▸ Problem statement
Reproduce every line of the material below, but drop the pictures.
-------- Excerpted data
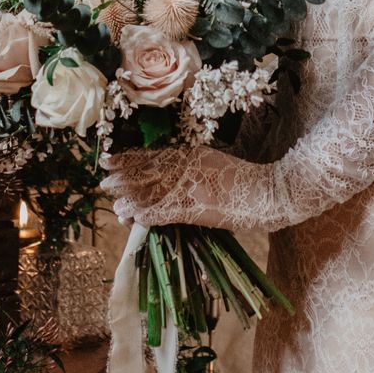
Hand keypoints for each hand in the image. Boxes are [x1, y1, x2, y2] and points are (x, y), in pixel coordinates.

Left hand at [102, 142, 253, 228]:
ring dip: (132, 200)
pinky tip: (135, 219)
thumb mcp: (213, 162)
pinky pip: (167, 212)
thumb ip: (189, 166)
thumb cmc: (244, 180)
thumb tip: (162, 173)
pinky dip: (149, 215)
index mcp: (191, 154)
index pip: (152, 156)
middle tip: (103, 182)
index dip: (128, 159)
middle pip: (148, 172)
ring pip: (153, 193)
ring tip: (116, 205)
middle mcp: (188, 167)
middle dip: (124, 179)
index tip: (109, 161)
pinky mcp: (198, 208)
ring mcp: (192, 187)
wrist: (270, 191)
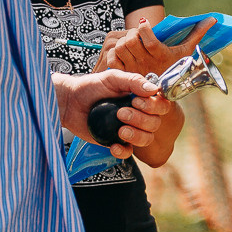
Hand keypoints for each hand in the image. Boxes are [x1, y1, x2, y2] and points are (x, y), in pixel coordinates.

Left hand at [54, 70, 175, 158]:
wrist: (70, 103)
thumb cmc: (91, 87)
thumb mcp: (112, 79)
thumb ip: (133, 81)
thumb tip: (154, 89)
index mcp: (141, 97)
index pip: (161, 105)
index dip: (154, 106)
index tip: (136, 101)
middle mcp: (139, 114)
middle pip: (155, 123)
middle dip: (141, 120)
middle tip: (120, 113)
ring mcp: (129, 129)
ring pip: (147, 139)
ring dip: (137, 136)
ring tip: (120, 130)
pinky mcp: (117, 142)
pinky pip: (128, 152)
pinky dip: (123, 151)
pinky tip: (114, 146)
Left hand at [95, 17, 215, 76]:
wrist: (163, 95)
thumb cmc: (176, 69)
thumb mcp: (187, 52)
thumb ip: (198, 33)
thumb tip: (213, 19)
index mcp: (161, 55)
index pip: (148, 39)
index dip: (144, 27)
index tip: (143, 23)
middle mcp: (146, 63)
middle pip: (131, 41)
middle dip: (132, 33)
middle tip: (136, 33)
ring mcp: (133, 69)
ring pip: (120, 48)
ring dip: (123, 41)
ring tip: (130, 41)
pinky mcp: (124, 75)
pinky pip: (112, 60)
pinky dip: (113, 54)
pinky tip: (122, 53)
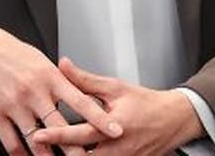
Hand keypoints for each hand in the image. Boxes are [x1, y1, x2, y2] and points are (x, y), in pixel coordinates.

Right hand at [0, 15, 124, 154]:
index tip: (116, 130)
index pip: (82, 101)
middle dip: (78, 148)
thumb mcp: (39, 58)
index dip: (101, 118)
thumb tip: (76, 91)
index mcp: (50, 76)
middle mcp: (34, 92)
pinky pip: (11, 142)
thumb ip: (58, 78)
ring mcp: (14, 105)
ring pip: (37, 140)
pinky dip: (22, 155)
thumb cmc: (7, 50)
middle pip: (61, 127)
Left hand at [29, 57, 203, 155]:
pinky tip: (78, 154)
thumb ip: (85, 80)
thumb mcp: (115, 88)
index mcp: (113, 126)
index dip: (57, 135)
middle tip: (42, 150)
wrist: (176, 119)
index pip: (80, 133)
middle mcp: (118, 148)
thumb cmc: (147, 103)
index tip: (38, 135)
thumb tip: (63, 66)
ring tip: (58, 153)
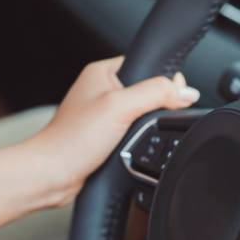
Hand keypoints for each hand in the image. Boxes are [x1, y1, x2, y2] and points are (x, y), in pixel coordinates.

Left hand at [29, 57, 198, 203]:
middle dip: (154, 108)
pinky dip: (134, 141)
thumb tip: (187, 92)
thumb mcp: (120, 107)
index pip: (147, 65)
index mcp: (102, 71)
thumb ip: (157, 94)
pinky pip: (131, 133)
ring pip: (140, 114)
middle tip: (141, 121)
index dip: (164, 80)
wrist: (51, 174)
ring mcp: (101, 113)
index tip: (169, 97)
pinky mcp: (103, 135)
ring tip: (128, 137)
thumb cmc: (71, 139)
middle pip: (147, 91)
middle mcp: (100, 89)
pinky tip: (126, 147)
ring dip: (143, 128)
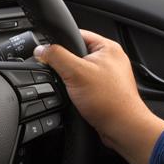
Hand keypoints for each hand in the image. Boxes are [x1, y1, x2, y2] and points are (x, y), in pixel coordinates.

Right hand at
----------------
▸ Problem solution
Hand keypoints for each hand in the image. Boxes are [x1, y1, x2, y2] and points are (x, y), in pixel coordinates.

Left hand at [102, 142, 253, 228]:
ring dip: (132, 200)
pinky tip: (135, 219)
thumb mcp: (213, 162)
pinky pip: (167, 212)
thumb ip: (189, 166)
thumb cmc: (244, 180)
thumb tip: (162, 173)
pinky dip: (149, 215)
index mcp: (191, 154)
index pip: (152, 156)
middle tip: (103, 182)
index dip: (128, 159)
middle pip: (148, 172)
ring pip: (153, 193)
ring tip: (116, 205)
middle mcp: (188, 167)
middle dip: (124, 179)
index tip: (109, 161)
pinky mcp: (198, 208)
ring mcp: (192, 187)
wrist: (270, 191)
Hand keypoints for each hand in the image. Boxes are [x1, y1, x2, y2] and points are (x, y), in pixel coordinates.

Left hand at [54, 70, 175, 158]:
wrist: (70, 103)
thumb cmc: (91, 87)
thumb mcp: (112, 79)
thumb ip: (133, 81)
thumb tip: (154, 89)
index mcp: (141, 97)
index pip: (161, 105)
index dip: (154, 106)
index tip: (136, 101)
middle mcp: (139, 114)
middle pip: (155, 123)
middle dip: (141, 120)
middle tip: (120, 113)
ring mcp: (129, 129)
ring pip: (147, 139)
ring dip: (137, 136)
ring tip: (120, 130)
pinky mcp: (117, 142)
pinky pip: (128, 152)
pinky dip: (123, 151)
pinky tip: (114, 146)
Left hand at [95, 17, 215, 76]:
wrist: (163, 95)
thumb cmc: (176, 69)
thumb mcp: (187, 52)
thumb ip: (198, 33)
thumb tip: (213, 19)
index mcp: (161, 55)
index pip: (148, 39)
index dip: (144, 27)
index tip: (143, 23)
middle mcp: (146, 63)
middle pip: (131, 41)
middle dip: (132, 33)
middle tip: (136, 33)
ring mcp: (133, 69)
ring pip: (120, 48)
ring dip: (123, 41)
ring tip: (130, 41)
pinky mcp: (124, 75)
pinky pip: (112, 60)
pinky dip: (113, 54)
pinky tip: (122, 53)
Hand keypoints for each hand in the image. Boxes are [x1, y1, x2, y2] and points are (x, y), in pixel coordinates.

Right hand at [0, 15, 124, 154]:
index tip: (116, 130)
index pip: (82, 101)
middle dip: (78, 148)
thumb mcp: (39, 58)
index dip: (101, 118)
thumb tip: (76, 91)
index mcp: (50, 76)
middle mcp: (34, 92)
pinky pip: (11, 142)
thumb ip: (58, 78)
ring mcp: (14, 105)
ring pip: (37, 140)
pinky dip: (22, 155)
thumb cmc: (7, 50)
middle pip: (61, 127)
Left hand at [29, 57, 203, 155]:
pinky tip: (78, 154)
thumb ip: (85, 80)
thumb mcp: (115, 88)
index mcp: (113, 126)
index dip: (57, 135)
middle tip: (42, 150)
wrist: (176, 119)
index pip: (80, 133)
middle mcp: (118, 148)
thumb cmc: (147, 103)
index tip: (38, 135)
thumb tip: (63, 66)
ring tip: (58, 153)
Hand keypoints for each hand in the image. Boxes are [x1, y1, x2, y2] and points are (x, y), in pixel coordinates.

Left hand at [29, 57, 198, 203]:
middle dip: (154, 108)
pinky dip: (134, 141)
thumb tip: (187, 92)
thumb mcp: (120, 107)
index pip: (147, 65)
index mcp: (102, 71)
thumb ip: (157, 94)
pinky pip: (131, 133)
ring pip: (140, 114)
middle tip: (141, 121)
index dip: (164, 80)
wrist: (51, 174)
ring mcp: (101, 113)
index tip: (169, 97)
pinky mcp: (103, 135)
ring tip: (128, 137)
thumb cmc: (71, 139)
middle pip: (147, 91)
middle mcp: (100, 89)
pinky tip: (126, 147)
ring dip: (143, 128)
Hand keypoints for each hand in the image. Boxes are [x1, y1, x2, y2] and points are (x, y), in pixel coordinates.

Right hand at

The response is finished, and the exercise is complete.